World Rugby approves amendment to allow players to represent second country
"It will provide transformational opportunities to players with dual backgrounds."
World Rugby has approved and eligibility change that will transform the prospects of many nations over the coming years.
From January 1st 2002, a player can transfer once from one union to another as long as they have 'a close and credible link to that union via birth-right.'
After an extensive period of 'discussion and collaboration', the World Rugby Council has approved an amendment to the sport’s regulations governing national team representation that will now permit an international player to transfer.
So, from the start of 2022, in order to transfer from one union to another under the revised Regulation 8 (eligibility), a player will need to achieve the below criteria:
- The player must stand-down from international rugby for 36 months
- The player must either be born in the country to which they wish to transfer or have a parent or grandparent born in that country
- Under the revised Regulation 8 criteria, a player may only change union once and each case will be subject to approval by the World Rugby Regulations Committee to preserve integrity
After 1 January 2022, any player who meets the above criteria can apply immediately for a transfer.
Transfers are currently permitted so that Sevens players can represent a different nation [one that they have a right to play for] at the Olympics. The amendment now means they can do so in all Sevens and 15s competitions.
To pick a random example - this now means that a New Zealander that has represented Ireland could stand down from selection consideration for three years and then play for the All Blacks after a three-year period.
It is hoped that the amendment will benefit second and third tier rugby nations. For example, Wasps' Malakai Fekitoa is Tongan but played 24 times for New Zealand due to familial connections. He played 24 times for the All Blacks but has not played for them since 2017. Fekitoa has been allowed to play for Tonga Sevens but could, next January, apply to play Test rugby for Tonga.
World Rugby chairman addresses eligibility amendment
A past example of where this amendment could have proved beneficial is looking at Isa Nacewa. He made one Test appearance for Fiji at the 2003 World Cup and never played for them again, but was barred from playing for New Zealand.
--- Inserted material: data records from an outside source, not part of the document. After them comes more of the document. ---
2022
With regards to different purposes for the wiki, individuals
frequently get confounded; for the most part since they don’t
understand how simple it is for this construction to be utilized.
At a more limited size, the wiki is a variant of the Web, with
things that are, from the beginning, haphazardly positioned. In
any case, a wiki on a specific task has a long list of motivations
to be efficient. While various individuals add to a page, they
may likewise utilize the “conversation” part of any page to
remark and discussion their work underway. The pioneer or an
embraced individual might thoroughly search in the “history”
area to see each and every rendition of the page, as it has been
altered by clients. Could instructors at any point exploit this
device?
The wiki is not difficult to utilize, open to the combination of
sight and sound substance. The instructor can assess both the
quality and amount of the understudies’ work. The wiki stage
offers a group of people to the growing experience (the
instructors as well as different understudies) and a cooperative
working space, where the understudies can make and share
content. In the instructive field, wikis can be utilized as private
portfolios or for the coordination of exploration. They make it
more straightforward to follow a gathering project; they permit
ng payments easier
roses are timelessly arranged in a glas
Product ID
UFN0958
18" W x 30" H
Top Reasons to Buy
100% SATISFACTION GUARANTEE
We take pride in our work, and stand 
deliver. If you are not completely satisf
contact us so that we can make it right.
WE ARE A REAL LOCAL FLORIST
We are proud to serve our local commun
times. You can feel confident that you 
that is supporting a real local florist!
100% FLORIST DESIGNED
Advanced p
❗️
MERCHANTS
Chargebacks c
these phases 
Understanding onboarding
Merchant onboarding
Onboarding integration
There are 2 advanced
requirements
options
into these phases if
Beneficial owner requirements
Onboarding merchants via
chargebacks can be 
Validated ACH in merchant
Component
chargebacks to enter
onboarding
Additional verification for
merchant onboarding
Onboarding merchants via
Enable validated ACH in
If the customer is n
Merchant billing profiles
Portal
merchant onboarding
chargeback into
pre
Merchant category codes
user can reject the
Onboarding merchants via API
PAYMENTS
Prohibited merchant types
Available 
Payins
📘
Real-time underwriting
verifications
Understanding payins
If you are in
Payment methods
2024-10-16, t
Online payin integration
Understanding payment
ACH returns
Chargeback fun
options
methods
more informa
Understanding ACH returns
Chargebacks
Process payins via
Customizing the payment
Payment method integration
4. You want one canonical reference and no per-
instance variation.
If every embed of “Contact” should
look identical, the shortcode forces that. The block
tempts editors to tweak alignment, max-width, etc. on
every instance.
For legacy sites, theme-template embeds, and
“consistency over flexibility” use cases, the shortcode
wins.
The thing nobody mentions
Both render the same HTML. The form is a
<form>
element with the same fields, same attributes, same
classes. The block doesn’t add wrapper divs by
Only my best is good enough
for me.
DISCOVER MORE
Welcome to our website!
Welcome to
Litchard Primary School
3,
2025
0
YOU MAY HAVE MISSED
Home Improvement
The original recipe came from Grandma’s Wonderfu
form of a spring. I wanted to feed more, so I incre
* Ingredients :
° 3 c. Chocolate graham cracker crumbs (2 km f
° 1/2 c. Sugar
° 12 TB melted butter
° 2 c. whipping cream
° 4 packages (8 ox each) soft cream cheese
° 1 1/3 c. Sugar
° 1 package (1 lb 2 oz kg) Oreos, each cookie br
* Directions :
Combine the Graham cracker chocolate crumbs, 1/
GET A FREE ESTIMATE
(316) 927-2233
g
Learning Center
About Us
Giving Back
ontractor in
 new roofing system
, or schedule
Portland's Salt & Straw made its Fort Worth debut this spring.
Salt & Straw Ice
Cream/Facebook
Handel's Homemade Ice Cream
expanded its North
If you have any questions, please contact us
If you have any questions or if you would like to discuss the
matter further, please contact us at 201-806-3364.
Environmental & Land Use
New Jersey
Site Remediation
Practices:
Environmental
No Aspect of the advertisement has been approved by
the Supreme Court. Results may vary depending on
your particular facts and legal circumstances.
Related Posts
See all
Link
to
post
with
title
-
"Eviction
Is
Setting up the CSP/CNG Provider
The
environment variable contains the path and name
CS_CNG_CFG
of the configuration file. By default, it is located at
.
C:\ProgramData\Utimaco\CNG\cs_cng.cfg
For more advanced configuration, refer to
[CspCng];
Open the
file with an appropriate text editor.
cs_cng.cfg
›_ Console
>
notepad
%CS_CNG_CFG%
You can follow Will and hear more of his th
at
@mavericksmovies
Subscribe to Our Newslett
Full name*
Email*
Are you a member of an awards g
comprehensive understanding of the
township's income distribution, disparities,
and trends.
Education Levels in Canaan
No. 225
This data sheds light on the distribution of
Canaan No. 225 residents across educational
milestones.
World Rugby chairman Bill Beaumont said, "We have listened to our membership and players and sought to update the regulation recognising the modern professional rugby environment without compromising the integrity of the international game.
"Any player who wishes to transfer will need to have a close and credible link to their new union, namely birth right or parent or grandparent birth right while meeting strong criteria, including a 36-month stand down period.
"We believe that this is the fairest way to implement progressive change that puts players first while also having the potential to support a growing, increasingly competitive international men’s and women’s game."
International Rugby Players chief executive, Omar Hassanein commented, "Many players across the world will now benefit from the chance to represent the country of their or their ancestors' birth, serving as a real boost to the competitiveness of emerging nations, which in turn, will benefit the game as a whole.”